Recently, there is an ongoing debate about the enforcement of an Insurance Act which calls for all Importers to purchase Insurance from Ghana instead of doing so from the origin of the imported cargo. One of the entities calling for a review of this Act is the Importers and Exporters Association of Ghana.
Section 37 of Ghana’s Insurance Act, Act 724, states that “unless authorized by the Commission, a person shall not enter into a contract of insurance with an offshore insurer in respect of (a) property situate in the country, (b) liabilities arising in the country or (c) goods, other than personal effects, being imported into the country”.
This law implies that all imported goods must be insured locally. Whilst the law is intended to protect the Ghanaian importer; in some cases, the exporters cover their goods with offshore insurers. So, the question begs for answers: should goods already bearing offshore insurance be insured locally?
Earlier this week, the Executive Secretary of the Importers and Exporters Association, Sampson Asaki stated that at the moment, if importers opt to take the risk and not insure their cargo for duty collection, Customs calculate insurance value based on the fixed rate of 1% of the cost and freight value for air freight and 0.85% for sea/marine freight.
According to him, this practice by Customs is not the best as it only results in a rise in the cost of importation in the country. He suggested that the law should be that, the rate should be applied to only goods that come without offshore insurance but goods that have already been insured should not attract this rate.
Also, he contended that importers are unhappy about ongoing discussions to have all importers purchase local insurance instead of allowing them the option to choose from purchasing Insurance or not or even the option to purchase from the origin of the import or in Ghana.
Mr. Asaki further stated that the long-held practice of Customs is to calculate Insurance of fixed rates of 0.85 percent and 1 percent on cargoes that are not covered by insurance. He, however, noted that per international conventions, insurance rates are negotiable between clients and their insurance companies, so under no circumstance should Customs peg their own rates for duty calculation.
In response to concerns raised by Mr. Asaki, the Chairman of the Commission on Trade Facilitation at the ICC-Ghana, Joseph Agbaga explained that, during the calculation of duty value on goods, Customs may decide to adjust the insurance rates to the pegged rate, when they raise suspicion from rates presented and appear unreasonably low.
He, however, urged importers to provide the necessary documents constituting the insurance policy and premium paid, in the event, they seek to appeal such situations where duty rates become higher as a result of Customs adjusting insurance rates.
The question here again: are importers and exporters aware of this right that give Customs the flexibility to adjust the rate? Based on Mr. Asaki’s argument, it is clear that importers and exporters in the country feel that customs are forcing them to purchase this insurance locally. But should this be the case? Do importers and exporters have a say?
From the ensuing conversation, it is also clear that either the importers and exporters do not have a clear understanding of marine insurance in the country or Customs seek to impose these insurance rates on them.

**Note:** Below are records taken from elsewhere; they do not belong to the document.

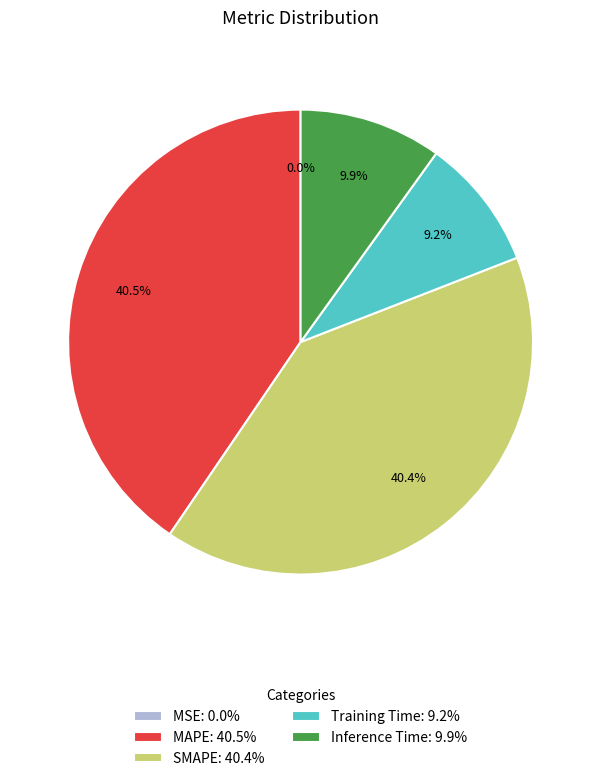

Is there any slice that represents more than half of the pie?

No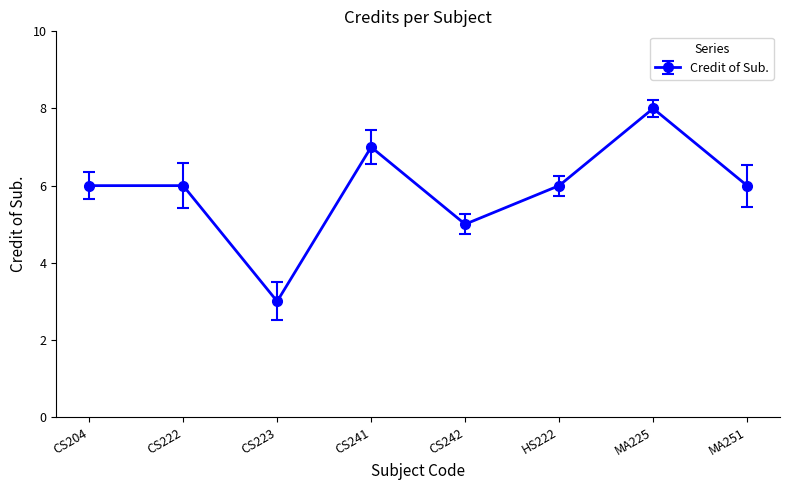

What is the change in value from CS223 to MA251?

+3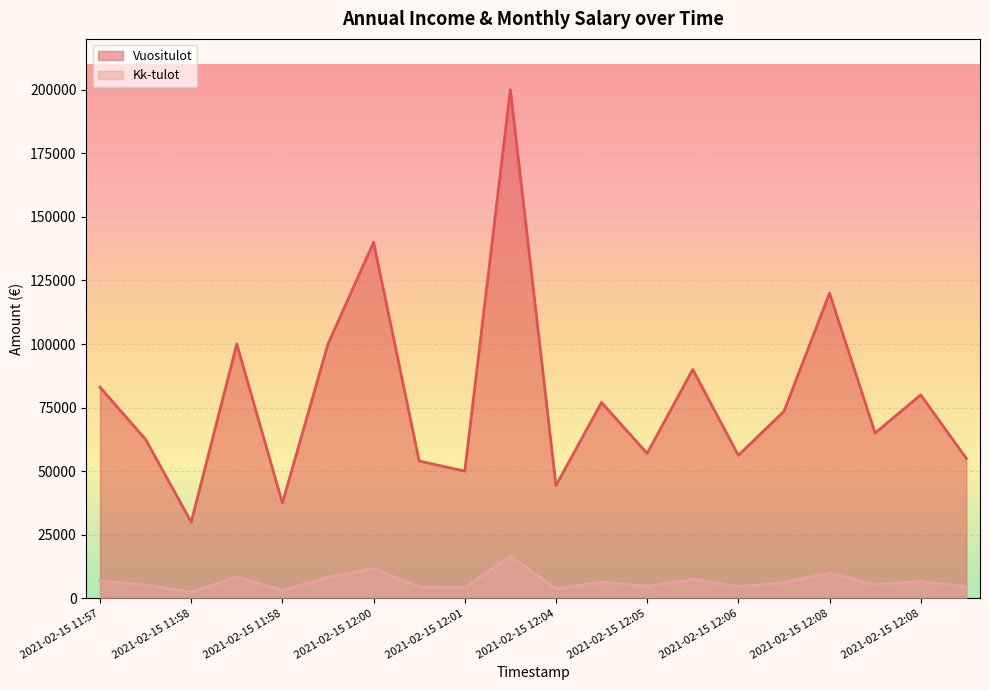

How many lines are shown in the chart?

2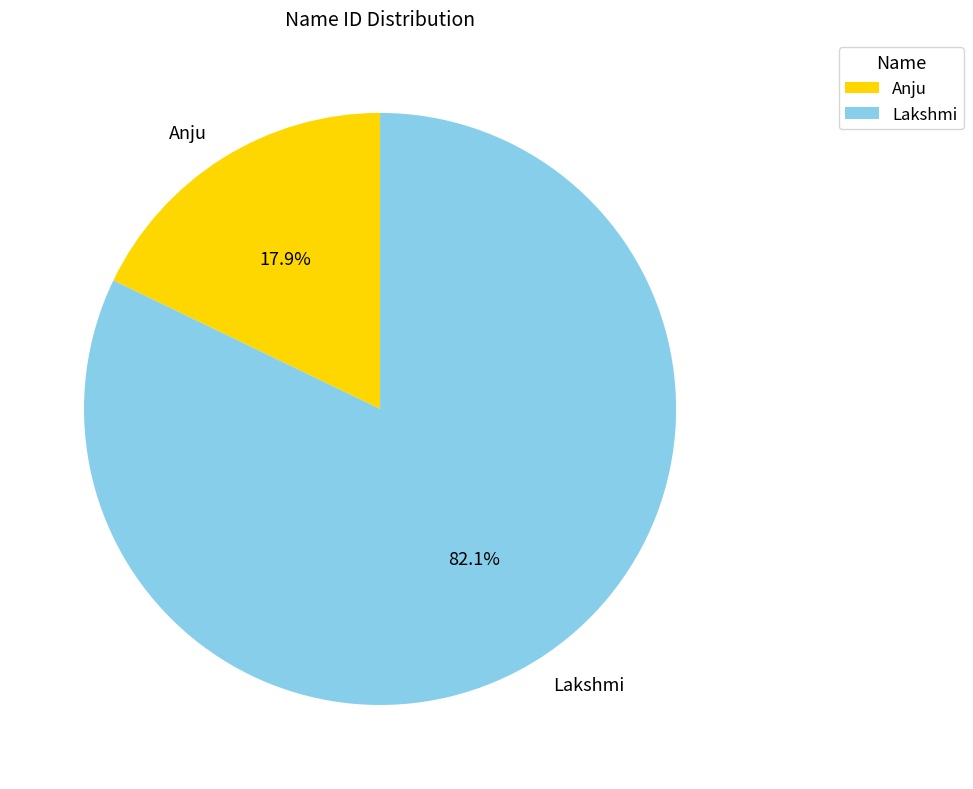

Count the number of slices in the pie.

2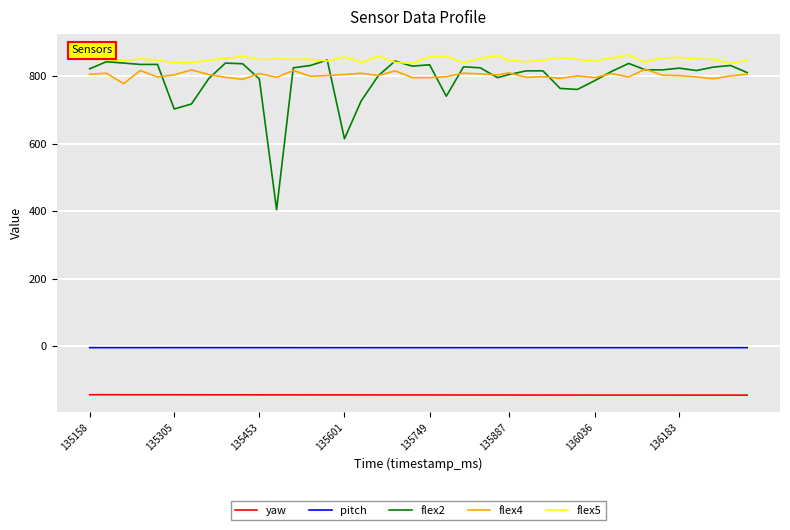

True or false: flex2 and pitch intersect in this chart.

False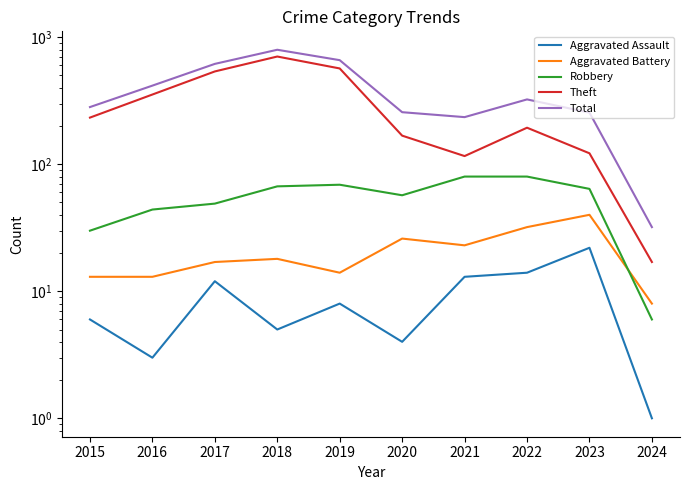

What is the maximum value shown in the chart?

797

Marine insurance is one of the oldest forms of insurance practices in most developed countries that depends mostly on imports. However, in Ghana, marine insurance penetration is still very low. According to the National Insurance Commission, the percentages of marine insurance premium to total premium in 2017 and 2018 were 3.86% and 2.39% attesting to the fact that marine insurance contribution to total insurance premium remains very low.
Data from the NIC shows that the contribution of marine insurance premium to total insurance was around GH¢94.31 million in 2017 and decreased to GH¢70.33 million in 2018 whiles total premium was GH¢2.44 billion in 2017 and GH¢2.94 billion in 2018 respectively.
The low marine insurance in the country and the current concerns raised by the importers and exporters calls for massive education, as well as a roundtable discussion among all the parties involved to find an amicable solution to this problem. The Marine Insurance Act could as well be amended if the need be, to reflect the interest of all the stakeholders, whilst still complying with international regulations.